Kisah Panjang, 2 Hari ku


Surabaya, 15-16 September 2018



Aku tak pernah menyangka akan melakukan hal ini lagi, sebuah perjalanan yang rasanya pernah aku lakukan, ada hal berbeda dari perjalananku kali ini, aku tak sendiri ataupun aku tak bersama seseorang, tapi aku bersama mereka, manusia manusia unik yang telah aku anggap sebagai keluargaku sendiri, meskipun sekarang aku mulai meragukan hal itu, apa aku benar-benar telah mereka anggap sebagai keluarga atau hanya sekedar mahasisawa yang ikut diklat SM? Haruskah aku peduli akan hal itu? Jawabannya jelas iya!.
Perjalanan kecilku ini dimulai dari kampusku Universitas Trunojoyo setelah magrib, akan aku ceritakan semua secara rinci disini, apa yang aku alami, apa yang aku rasakan, susah senang dan ilmu apa yang aku dapatkan dari perjalanku ini. Pejalanan yang menguak arti kehidupan meskipun dari awal aku tak pernah tau tujuanku kemana, mereka pun senasib denganku, tak tau arah tujuan, hingga sebuah arahan dari senior yang mengatakan harus berjalan kaki sampai pertigaan tempat dimana para bemo mencari pelanggan untuk diantar.

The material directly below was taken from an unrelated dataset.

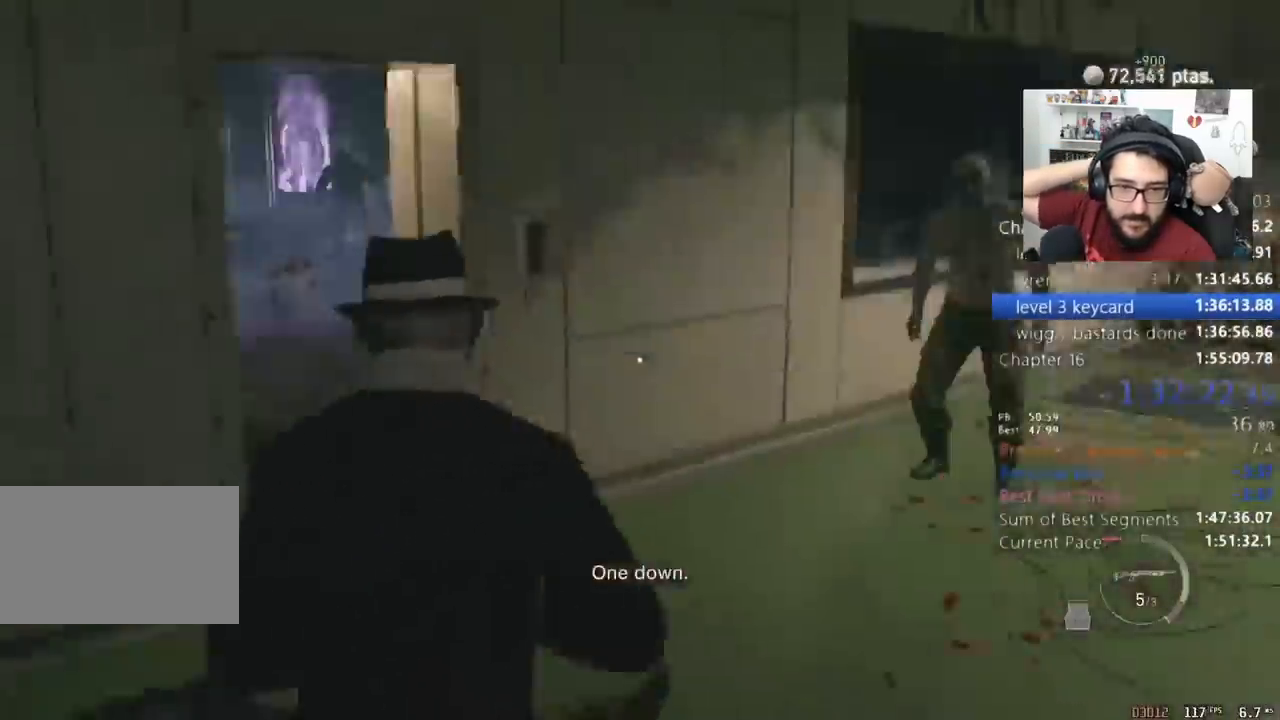
{"keys": ["d"], "mouse": [], "events": [[67, "d", "up"], [267, "d", "down"], [300, "s", "down"], [400, "s", "up"]]}
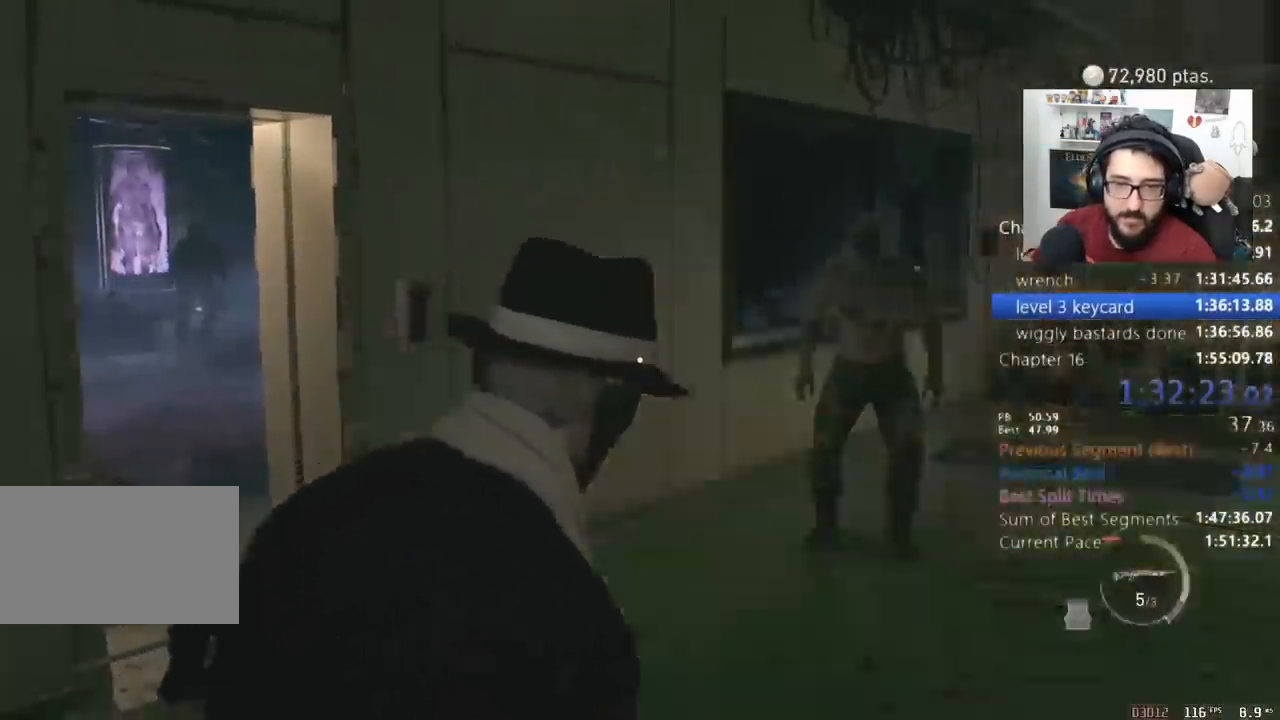
{"keys": [], "mouse": ["right"], "events": [[67, "2", "down"], [133, "d", "up"], [167, "2", "up"], [367, "mouse_right", "down"]]}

Kami berbekal seadanya, siapa yang tau, dari kami tak ada yang mandi bahkan menyentuh air untuk cuci muka pun belom, kami berbekal satu botol minuman dan uang 50 ribu per anak, apakah itu cukup untuk perjalanan teka teki ini? Aku rasa ‘mungkin’ cukup untukku, tak tau untuk yang lain, aku menduga kami akan dipisah, individual, ternyata aku salah, semua uang bekal kami, di kumpulkan menjadi satu, inilah rasa kekeluargaan itu mulai di uji, bagaimana kami bisa berangkat bersama dan pulang dengan selamat bersama, kami pun mulai berjalan menuju arahan dari senior, aku tak merasa perjalanku itu jauh, aku suka jalan kaki, meng eksplor jalan dengan kakiku, meskipun ada kalanya aku iri dengan mereka, yang bisa meng eksplor jalan dengan motor mereka.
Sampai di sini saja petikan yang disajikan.